Counts of eosinophils and globule leucocytes were not normally distributed, were transformed as ln(count + 1), and were analysed using the general linear models procedure of SAS. The model included fixed effects of breed, group (infection status by day of sacrifice, with two infected and three control groups) and breed by group interaction. Results are presented as back-transformed means and SE. Serum

immunoglobulin concentrations were analysed within infection status using the model used for the repeat-measures analysis of variance of FEC and PCV. RGFP966 nmr Lymph node IgE concentrations at sacrifice were analysed using the model applied to the abomasal cell counts. Simple correlations (r) were calculated between measurements taken in infected animals at sacrifice at 3 and 27 days p.i. (i.e. in the presence of larvae and adult worms respectively).

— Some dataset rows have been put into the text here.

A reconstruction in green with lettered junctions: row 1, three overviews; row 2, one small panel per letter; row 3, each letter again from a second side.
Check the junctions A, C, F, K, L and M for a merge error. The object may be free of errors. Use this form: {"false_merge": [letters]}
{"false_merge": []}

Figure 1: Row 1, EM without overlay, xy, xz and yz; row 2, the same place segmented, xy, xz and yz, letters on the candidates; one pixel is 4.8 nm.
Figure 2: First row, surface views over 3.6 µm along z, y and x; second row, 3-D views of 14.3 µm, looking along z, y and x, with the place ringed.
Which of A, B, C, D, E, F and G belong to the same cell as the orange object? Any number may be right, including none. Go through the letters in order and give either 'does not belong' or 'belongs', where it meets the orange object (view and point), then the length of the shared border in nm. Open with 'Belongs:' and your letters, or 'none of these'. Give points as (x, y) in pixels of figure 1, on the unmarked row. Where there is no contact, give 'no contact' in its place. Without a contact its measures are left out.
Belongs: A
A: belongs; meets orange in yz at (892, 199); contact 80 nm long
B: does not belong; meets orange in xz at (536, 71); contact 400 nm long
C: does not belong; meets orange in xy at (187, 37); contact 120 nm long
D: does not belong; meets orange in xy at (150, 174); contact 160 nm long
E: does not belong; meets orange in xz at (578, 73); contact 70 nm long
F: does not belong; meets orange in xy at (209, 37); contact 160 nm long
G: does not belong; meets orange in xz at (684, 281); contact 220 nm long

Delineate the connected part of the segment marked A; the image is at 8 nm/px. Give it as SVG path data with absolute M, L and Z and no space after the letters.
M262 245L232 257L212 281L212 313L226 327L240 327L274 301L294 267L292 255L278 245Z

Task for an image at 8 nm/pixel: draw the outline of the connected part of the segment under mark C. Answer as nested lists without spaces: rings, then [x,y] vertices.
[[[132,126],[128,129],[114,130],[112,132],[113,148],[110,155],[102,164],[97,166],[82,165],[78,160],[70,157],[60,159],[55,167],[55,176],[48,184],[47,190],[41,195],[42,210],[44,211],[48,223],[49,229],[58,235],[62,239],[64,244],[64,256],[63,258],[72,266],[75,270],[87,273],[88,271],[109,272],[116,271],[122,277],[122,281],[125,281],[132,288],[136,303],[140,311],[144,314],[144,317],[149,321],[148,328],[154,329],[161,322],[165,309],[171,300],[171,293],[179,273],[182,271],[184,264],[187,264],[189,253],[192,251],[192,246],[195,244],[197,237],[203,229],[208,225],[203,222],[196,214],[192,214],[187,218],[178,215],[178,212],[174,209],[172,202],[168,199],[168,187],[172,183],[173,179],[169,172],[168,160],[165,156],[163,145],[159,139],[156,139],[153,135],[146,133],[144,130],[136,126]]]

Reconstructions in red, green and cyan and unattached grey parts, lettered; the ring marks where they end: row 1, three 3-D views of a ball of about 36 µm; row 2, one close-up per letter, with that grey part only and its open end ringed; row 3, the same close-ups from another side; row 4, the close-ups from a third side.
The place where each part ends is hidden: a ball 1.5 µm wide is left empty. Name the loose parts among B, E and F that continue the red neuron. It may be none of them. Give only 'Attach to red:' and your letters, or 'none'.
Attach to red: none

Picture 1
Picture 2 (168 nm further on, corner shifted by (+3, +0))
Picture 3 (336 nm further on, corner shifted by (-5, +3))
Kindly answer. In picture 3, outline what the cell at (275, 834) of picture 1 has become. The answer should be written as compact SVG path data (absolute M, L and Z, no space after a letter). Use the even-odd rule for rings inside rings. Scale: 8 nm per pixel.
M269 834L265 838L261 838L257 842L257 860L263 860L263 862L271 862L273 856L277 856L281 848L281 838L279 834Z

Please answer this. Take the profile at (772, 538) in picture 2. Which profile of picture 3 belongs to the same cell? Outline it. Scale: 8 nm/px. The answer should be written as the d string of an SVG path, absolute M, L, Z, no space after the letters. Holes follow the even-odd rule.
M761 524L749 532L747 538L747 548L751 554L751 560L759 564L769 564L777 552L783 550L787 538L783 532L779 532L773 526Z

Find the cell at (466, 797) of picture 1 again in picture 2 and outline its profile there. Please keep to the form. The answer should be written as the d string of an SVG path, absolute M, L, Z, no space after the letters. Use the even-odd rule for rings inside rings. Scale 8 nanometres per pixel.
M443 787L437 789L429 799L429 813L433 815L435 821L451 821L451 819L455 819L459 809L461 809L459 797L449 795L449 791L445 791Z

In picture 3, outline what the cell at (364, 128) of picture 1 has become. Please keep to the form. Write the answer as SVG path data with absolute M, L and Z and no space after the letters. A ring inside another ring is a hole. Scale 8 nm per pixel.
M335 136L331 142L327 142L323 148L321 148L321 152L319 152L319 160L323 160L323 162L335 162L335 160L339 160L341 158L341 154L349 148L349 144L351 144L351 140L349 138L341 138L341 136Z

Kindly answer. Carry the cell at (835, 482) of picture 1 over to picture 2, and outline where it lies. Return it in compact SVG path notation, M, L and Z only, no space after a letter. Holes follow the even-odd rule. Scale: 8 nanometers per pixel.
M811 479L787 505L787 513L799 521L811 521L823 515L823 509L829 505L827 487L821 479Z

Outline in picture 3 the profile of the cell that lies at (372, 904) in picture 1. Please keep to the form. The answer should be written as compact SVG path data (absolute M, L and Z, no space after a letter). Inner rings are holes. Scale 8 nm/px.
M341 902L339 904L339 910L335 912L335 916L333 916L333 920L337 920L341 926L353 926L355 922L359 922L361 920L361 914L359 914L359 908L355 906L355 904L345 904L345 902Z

Reported correlation coefficients differed from zero (P < 0·05) unless stated otherwise. No parasite eggs were seen in the

faeces of control animals throughout the study, but all experimentally infected lambs had measurable FEC by 16 days p.i. (Figure 2). The mean FEC of wool sheep was similar to that of hair sheep on day 16, but was 2·8-fold higher at day 21 (3647 ± 770 vs. 1280 ± 867 respectively), and 2·5-fold higher at day 27 (3136 ± 1599 selleck screening library vs. 1267 ± 837) than that of wool sheep (P = 0·12 when mean FEC were averaged across days 21 and 27). Abomasa of control sheep were free of adult H. contortus, whereas worms were present in all challenged sheep. On day 27 p.i., the mean number of adult H. contortus in infected hair sheep (2491 ± 753) was lower (P = 0·07) than

that in wool sheep (4535 ± 690). Lower worm counts were correlated with higher PCV (r = −0·53, P = 0·08) and lower FEC (r = 0·71, P = 0·01). The average PCV of control hair (36·3 ± 0·7) and wool (35·5 ± 0·5) sheep were similar and did not differ between days. However, infection was associated with lower PCV in both breeds at days 16 and 21, followed by an increase in PCV in both breeds at day 27 (Figure 2). In infected animals, PCV were next higher in hair compared with wool sheep; this difference approached significance (P < 0·10) at day 21 p.i. The day of peak FEC corresponded to the time of lowest PCV and FEC and PCV were negatively correlated (r = −0·78, P = 0·07). Breed differences in abomasal lymph node weight were not observed in control animals, but lymph nodes from infected hair sheep were heavier than those of infected wool sheep (P = 0·04, Table 1). Lymph nodes of infected animals of both breeds were likewise heavier (P < 0·001) than those of corresponding control animals. Lymph node weights at sacrifice were favourably associated with PCV on days 0 (r = 0·58), 16 (r = 0·61) and 21 p.i. (r = 0·56).